§ **JOB ITEM**: Exact copies of all the lines below are required, with the pictures omitted.

§ **MATERIAL FOR THIS TASK**:
- Opening Delimiter -

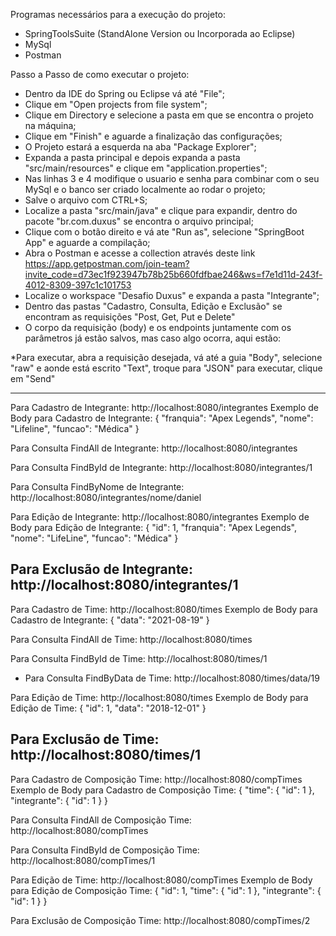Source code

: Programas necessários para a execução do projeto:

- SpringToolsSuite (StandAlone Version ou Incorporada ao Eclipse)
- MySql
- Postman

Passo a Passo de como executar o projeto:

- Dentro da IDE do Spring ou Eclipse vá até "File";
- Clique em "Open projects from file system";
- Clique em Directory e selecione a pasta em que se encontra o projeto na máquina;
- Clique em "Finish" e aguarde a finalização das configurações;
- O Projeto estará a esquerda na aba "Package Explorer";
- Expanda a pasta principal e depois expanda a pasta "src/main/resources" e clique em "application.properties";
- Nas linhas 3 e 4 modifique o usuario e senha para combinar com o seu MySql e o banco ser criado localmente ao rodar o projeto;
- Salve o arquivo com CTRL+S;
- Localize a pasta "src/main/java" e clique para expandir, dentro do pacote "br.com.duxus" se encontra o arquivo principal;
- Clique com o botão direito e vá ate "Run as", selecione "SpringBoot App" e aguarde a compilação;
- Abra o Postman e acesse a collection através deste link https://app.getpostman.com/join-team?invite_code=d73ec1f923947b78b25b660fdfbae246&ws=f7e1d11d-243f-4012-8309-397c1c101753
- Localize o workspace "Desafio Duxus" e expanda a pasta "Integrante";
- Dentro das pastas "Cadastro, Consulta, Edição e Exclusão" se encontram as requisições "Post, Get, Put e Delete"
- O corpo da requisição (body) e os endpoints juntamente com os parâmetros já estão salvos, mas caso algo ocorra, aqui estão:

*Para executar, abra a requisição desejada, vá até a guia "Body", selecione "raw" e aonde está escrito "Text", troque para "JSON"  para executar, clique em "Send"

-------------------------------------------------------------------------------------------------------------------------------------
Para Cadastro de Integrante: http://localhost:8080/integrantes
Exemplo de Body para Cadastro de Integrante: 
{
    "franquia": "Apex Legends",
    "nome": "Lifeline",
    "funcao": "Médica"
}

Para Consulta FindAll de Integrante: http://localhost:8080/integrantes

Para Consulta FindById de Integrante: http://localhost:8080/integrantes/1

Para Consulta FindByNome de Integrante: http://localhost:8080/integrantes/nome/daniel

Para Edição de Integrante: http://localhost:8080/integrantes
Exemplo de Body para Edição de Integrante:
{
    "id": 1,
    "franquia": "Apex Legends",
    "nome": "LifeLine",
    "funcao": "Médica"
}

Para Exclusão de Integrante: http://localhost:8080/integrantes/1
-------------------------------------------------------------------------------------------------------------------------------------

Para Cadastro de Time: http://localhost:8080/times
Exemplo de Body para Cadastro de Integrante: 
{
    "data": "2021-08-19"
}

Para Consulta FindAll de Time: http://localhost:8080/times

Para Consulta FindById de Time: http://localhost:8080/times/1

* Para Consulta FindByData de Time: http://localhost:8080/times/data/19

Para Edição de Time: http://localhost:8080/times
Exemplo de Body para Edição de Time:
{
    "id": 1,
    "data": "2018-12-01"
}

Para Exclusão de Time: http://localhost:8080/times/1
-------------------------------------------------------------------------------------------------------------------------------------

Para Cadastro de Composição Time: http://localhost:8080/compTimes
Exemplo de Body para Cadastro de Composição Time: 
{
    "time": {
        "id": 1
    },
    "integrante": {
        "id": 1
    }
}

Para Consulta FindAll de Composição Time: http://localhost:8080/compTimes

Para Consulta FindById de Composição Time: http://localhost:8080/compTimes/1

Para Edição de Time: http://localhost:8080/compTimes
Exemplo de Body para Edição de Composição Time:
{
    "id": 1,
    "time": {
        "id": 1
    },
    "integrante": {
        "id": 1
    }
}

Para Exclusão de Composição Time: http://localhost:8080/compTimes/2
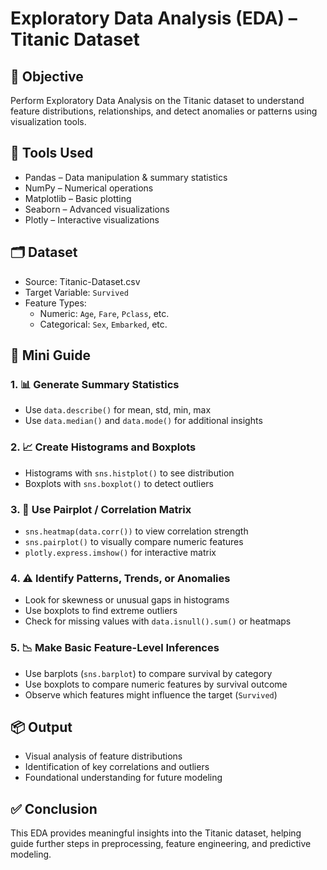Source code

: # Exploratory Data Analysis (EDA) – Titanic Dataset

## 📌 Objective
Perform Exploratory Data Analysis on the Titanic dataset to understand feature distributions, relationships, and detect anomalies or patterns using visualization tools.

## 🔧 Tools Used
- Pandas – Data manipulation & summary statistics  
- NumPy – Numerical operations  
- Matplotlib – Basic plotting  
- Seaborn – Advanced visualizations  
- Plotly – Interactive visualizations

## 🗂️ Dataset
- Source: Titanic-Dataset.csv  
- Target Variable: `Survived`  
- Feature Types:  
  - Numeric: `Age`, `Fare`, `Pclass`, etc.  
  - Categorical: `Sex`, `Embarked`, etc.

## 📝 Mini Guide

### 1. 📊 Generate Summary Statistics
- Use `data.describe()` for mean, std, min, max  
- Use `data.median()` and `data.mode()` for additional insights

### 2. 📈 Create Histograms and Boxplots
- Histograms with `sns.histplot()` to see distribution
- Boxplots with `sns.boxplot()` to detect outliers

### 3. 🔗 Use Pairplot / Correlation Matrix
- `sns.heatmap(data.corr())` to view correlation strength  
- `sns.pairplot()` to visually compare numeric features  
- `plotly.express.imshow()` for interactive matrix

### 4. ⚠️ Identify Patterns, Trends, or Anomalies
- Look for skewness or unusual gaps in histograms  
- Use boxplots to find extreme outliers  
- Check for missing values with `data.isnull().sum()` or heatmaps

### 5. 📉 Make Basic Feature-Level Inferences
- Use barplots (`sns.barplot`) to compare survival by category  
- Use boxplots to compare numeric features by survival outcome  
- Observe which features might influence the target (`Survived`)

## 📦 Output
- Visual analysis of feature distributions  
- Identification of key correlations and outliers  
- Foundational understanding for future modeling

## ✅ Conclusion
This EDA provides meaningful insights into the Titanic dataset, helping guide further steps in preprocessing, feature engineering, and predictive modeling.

- Closing Delimiter -

§ **TASK ANSWER**:
Source code

: Programas necessários para a execução do projeto:

- SpringToolsSuite (StandAlone Version ou Incorporada ao Eclipse)
- MySql
- Postman

Passo a Passo de como executar o projeto:

- Dentro da IDE do Spring ou Eclipse vá até "File";
- Clique em "Open projects from file system";
- Clique em Directory e selecione a pasta em que se encontra o projeto na máquina;
- Clique em "Finish" e aguarde a finalização das configurações;
- O Projeto estará a esquerda na aba "Package Explorer";
- Expanda a pasta principal e depois expanda a pasta "src/main/resources" e clique em "application.properties";
- Nas linhas 3 e 4 modifique o usuario e senha para combinar com o seu MySql e o banco ser criado localmente ao rodar o projeto;
- Salve o arquivo com CTRL+S;
- Localize a pasta "src/main/java" e clique para expandir, dentro do pacote "br.com.duxus" se encontra o arquivo principal;
- Clique com o botão direito e vá ate "Run as", selecione "SpringBoot App" e aguarde a compilação;
- Abra o Postman e acesse a collection através deste link https://app.getpostman.com/join-team?invite_code=d73ec1f923947b78b25b660fdfbae246&ws=f7e1d11d-243f-4012-8309-397c1c101753
- Localize o workspace "Desafio Duxus" e expanda a pasta "Integrante";
- Dentro das pastas "Cadastro, Consulta, Edição e Exclusão" se encontram as requisições "Post, Get, Put e Delete"
- O corpo da requisição (body) e os endpoints juntamente com os parâmetros já estão salvos, mas caso algo ocorra, aqui estão:

*Para executar, abra a requisição desejada, vá até a guia "Body", selecione "raw" e aonde está escrito "Text", troque para "JSON"  para executar, clique em "Send"

-------------------------------------------------------------------------------------------------------------------------------------
Para Cadastro de Integrante: http://localhost:8080/integrantes
Exemplo de Body para Cadastro de Integrante: 
{
    "franquia": "Apex Legends",
    "nome": "Lifeline",
    "funcao": "Médica"
}

Para Consulta FindAll de Integrante: http://localhost:8080/integrantes

Para Consulta FindById de Integrante: http://localhost:8080/integrantes/1

Para Consulta FindByNome de Integrante: http://localhost:8080/integrantes/nome/daniel

Para Edição de Integrante: http://localhost:8080/integrantes
Exemplo de Body para Edição de Integrante:
{
    "id": 1,
    "franquia": "Apex Legends",
    "nome": "LifeLine",
    "funcao": "Médica"
}

Para Exclusão de Integrante: http://localhost:8080/integrantes/1
-------------------------------------------------------------------------------------------------------------------------------------

Para Cadastro de Time: http://localhost:8080/times
Exemplo de Body para Cadastro de Integrante: 
{
    "data": "2021-08-19"
}

Para Consulta FindAll de Time: http://localhost:8080/times

Para Consulta FindById de Time: http://localhost:8080/times/1

* Para Consulta FindByData de Time: http://localhost:8080/times/data/19

Para Edição de Time: http://localhost:8080/times
Exemplo de Body para Edição de Time:
{
    "id": 1,
    "data": "2018-12-01"
}

Para Exclusão de Time: http://localhost:8080/times/1
-------------------------------------------------------------------------------------------------------------------------------------

Para Cadastro de Composição Time: http://localhost:8080/compTimes
Exemplo de Body para Cadastro de Composição Time: 
{
    "time": {
        "id": 1
    },
    "integrante": {
        "id": 1
    }
}

Para Consulta FindAll de Composição Time: http://localhost:8080/compTimes

Para Consulta FindById de Composição Time: http://localhost:8080/compTimes/1

Para Edição de Time: http://localhost:8080/compTimes
Exemplo de Body para Edição de Composição Time:
{
    "id": 1,
    "time": {
        "id": 1
    },
    "integrante": {
        "id": 1
    }
}

Para Exclusão de Composição Time: http://localhost:8080/compTimes/2
Source code

: # Exploratory Data Analysis (EDA) – Titanic Dataset

## 📌 Objective
Perform Exploratory Data Analysis on the Titanic dataset to understand feature distributions, relationships, and detect anomalies or patterns using visualization tools.

## 🔧 Tools Used
- Pandas – Data manipulation & summary statistics  
- NumPy – Numerical operations  
- Matplotlib – Basic plotting  
- Seaborn – Advanced visualizations  
- Plotly – Interactive visualizations

## 🗂️ Dataset
- Source: Titanic-Dataset.csv  
- Target Variable: `Survived`  
- Feature Types:  
  - Numeric: `Age`, `Fare`, `Pclass`, etc.  
  - Categorical: `Sex`, `Embarked`, etc.

## 📝 Mini Guide

### 1. 📊 Generate Summary Statistics
- Use `data.describe()` for mean, std, min, max  
- Use `data.median()` and `data.mode()` for additional insights

### 2. 📈 Create Histograms and Boxplots
- Histograms with `sns.histplot()` to see distribution
- Boxplots with `sns.boxplot()` to detect outliers

### 3. 🔗 Use Pairplot / Correlation Matrix
- `sns.heatmap(data.corr())` to view correlation strength  
- `sns.pairplot()` to visually compare numeric features  
- `plotly.express.imshow()` for interactive matrix

### 4. ⚠️ Identify Patterns, Trends, or Anomalies
- Look for skewness or unusual gaps in histograms  
- Use boxplots to find extreme outliers  
- Check for missing values with `data.isnull().sum()` or heatmaps

### 5. 📉 Make Basic Feature-Level Inferences
- Use barplots (`sns.barplot`) to compare survival by category  
- Use boxplots to compare numeric features by survival outcome  
- Observe which features might influence the target (`Survived`)

## 📦 Output
- Visual analysis of feature distributions  
- Identification of key correlations and outliers  
- Foundational understanding for future modeling

## ✅ Conclusion
This EDA provides meaningful insights into the Titanic dataset, helping guide further steps in preprocessing, feature engineering, and predictive modeling.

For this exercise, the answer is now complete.